In high school, writing papers gave many students trouble. In college, that task does not get any easier and depending on the class they can be a major part of your grade. Knowing how to budget your time and using a few paper writing techniques, this task can improve your paper writing grades. If you continue reading, it is because you would like to learn a few paper writing techniques that have helped college students get better grades. Just a word of warning, it will take a little extra time and effort on your part.
It is always good to know who your audience is and in this case it is your professor. Depending on the class you might consider catering to him. Now, professors grade without bias, but if you have a liberal teacher and the topic is government programs you might take on a positive outlook on welfare. This does not mean you cannot take an opposite stance, but use well written back up making for a very persuasive essay. Also, knowing your professor’s style preference would be something good to learn right away. Some professors like seeing “big” words and well developed sentence structure, yet others may like it when you keep things simple and not try sounding like a politician.
Plan plenty of time for writing your paper. When I say plan, I mean just that. Schedule times to work on your paper because with your hectic college schedule that can be difficult. This is something you will have to learn and condition yourself to make a practical schedule and stick to it. Professors know if you spent time on writing or if it was thrown together at the last minute. Looking at the due date plan time for brainstorming, research, rough drafts, proofreading , and insert a little extra time for any unexpected delays.
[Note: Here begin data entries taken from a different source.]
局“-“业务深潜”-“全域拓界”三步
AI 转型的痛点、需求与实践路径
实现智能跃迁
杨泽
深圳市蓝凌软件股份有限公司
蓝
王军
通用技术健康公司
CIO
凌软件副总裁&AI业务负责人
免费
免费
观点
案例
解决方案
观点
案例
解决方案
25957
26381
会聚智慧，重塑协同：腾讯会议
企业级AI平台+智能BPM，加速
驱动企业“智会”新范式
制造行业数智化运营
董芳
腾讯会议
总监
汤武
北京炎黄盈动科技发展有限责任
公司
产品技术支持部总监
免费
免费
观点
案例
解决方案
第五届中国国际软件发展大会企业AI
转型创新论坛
Brainstorming: With all your information in front of you (research, class and reading notes, your own ideas), review it all and begin brainstorming. Once you have an idea of what you are going to write about, develop those ideas. At this point, create your own system on how to write it down. You can develop an outline, or write down words or phrases using bullets that eventually become paragraphs. Or you may want to jump right into starting your rough draft.
Rough Drafts: Yes, rough drafts, plural. After the first one, you will want to revise it, further developing your ideas and reworking words and sentences to best express what you are trying to say. Reading it aloud may help you at this point of the process, making sure your points, theories or suggestions are clear and understandable. Also, it helps to revise a hard copy of your paper. Staring at a computer screen can tire your eyes and you may miss things and may stifle new ideas.
After you have finished revising, write another draft. Do this at least once, but if you have the time consider doing it a couple of times. It is time consuming, but your paper’s quality will show. Do not be redundant. Be concise and do not use unnecessary sentences or paragraphs.
Take breaks between your drafts. Taking some time off, away from your paper, can help you refocus and new ideas may come to you.
Proof Reading: When you have finished your second or third final draft, proof read your paper for grammar, spelling, run-on sentences . . .etc. . . Along with yourself, you may want to have someone else proof read it for you also. A classmate may be the most helpful since they are familiar with the class’ material and may give you better feedback.
Consider visiting you professor at his office hours and getting his advice on your paper. Take notes on what his feedback is and be sure to apply it to your paper.
Final Draft: You can now write your final revision of that paper. And even if it is your “final,” you can still leave it alone a day or a few hours and revise it one last time; there is always room for improvement!
This may seem like a lot of work, but developing good paper writing skills takes practice. What is difficult now, will become second nature with time.